I don’t want to care.

“And then do what? Huh? Let’s say we tell the families. Do you think they’ll believe us?”

“You said the world had gone to hell in the last three days. Maybe we can say you’re a big bad demon fighter and you saved them by getting rid of the demon and sending their souls to Heaven.”




I keep waiting for an answer. I don’t get one.

“I mean… you know, they need to know.” That’s all I can really say. The families need to know. They need to not get their hopes up every time someone knocks on their door.

“Say they do believe us. Say they are all on board with the demons-are-real thing, which, if you watch the news, people are starting to believe. Nobody really knows what’s going on, and it’s pretty crazy outside. Scary crazy.”

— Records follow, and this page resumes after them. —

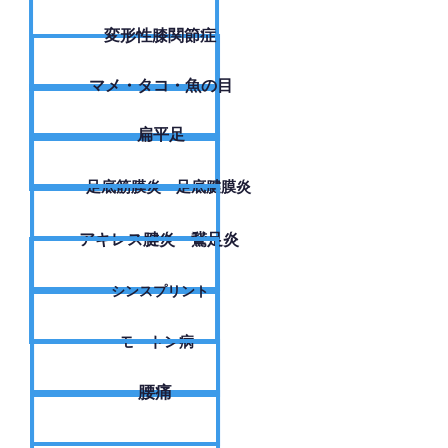
変形性膝関節症
​マメ・タコ・魚の目
扁平足
足底筋膜炎・足底腱膜炎
アキレス腱炎・鵞足炎
シンスプリント
モートン病
腰痛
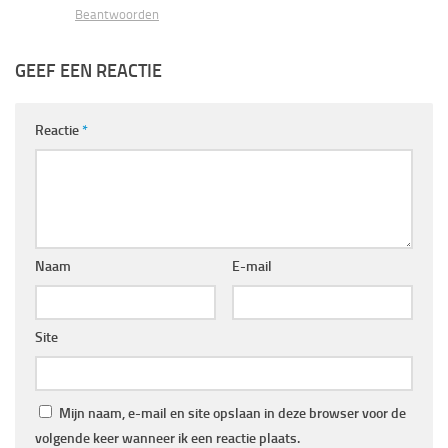
Beantwoorden
GEEF EEN REACTIE
Reactie
*
Naam
E-mail
Site
Mijn naam, e-mail en site opslaan in deze browser voor de
volgende keer wanneer ik een reactie plaats.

For Hart to be afraid of something, it makes the hairs on my arms stand up. I always thought of him as not afraid of anything. The big bad who put other big bads to shame. Now I see him for what he is, and I can’t believe I’ve been scared of him for all these years.

Coward.

“They—”

“Have to know. I know. You keep saying it, but you aren’t listening. I get it. You feel bad. I’d be worried if you didn’t, but trust me when I say these people… they were already dead.”

I don’t understand. I don’t have to say anything for Hart to catch that.

“Look, demons are nasty things. I can say that because I am one. Do you really think they would have let those poor bastards go if we asked nicely? No. They would’ve laughed in my face or ripped my head off, neither of which would’ve helped you. We are vultures. Actually, leeches is more accurate. We latch on to a body, a vessel, and we pretty much make it our bitch until the day it dies of old age. Bullets won’t kill a demon inside a human body. Won’t even phase it. Not even decapitation will do the trick, but normally the demon will leave on its own to keep from being a big pile of cut apart pieces.”

“Lovely.” Such a more interesting lesson than anything I’ve learned in college so far.

“Right?” He clearly doesn’t get my sarcasm. “The body can die, but the only thing that will kill the demon inside is this.” He shows me the knife. “They say it was forged by God himself.”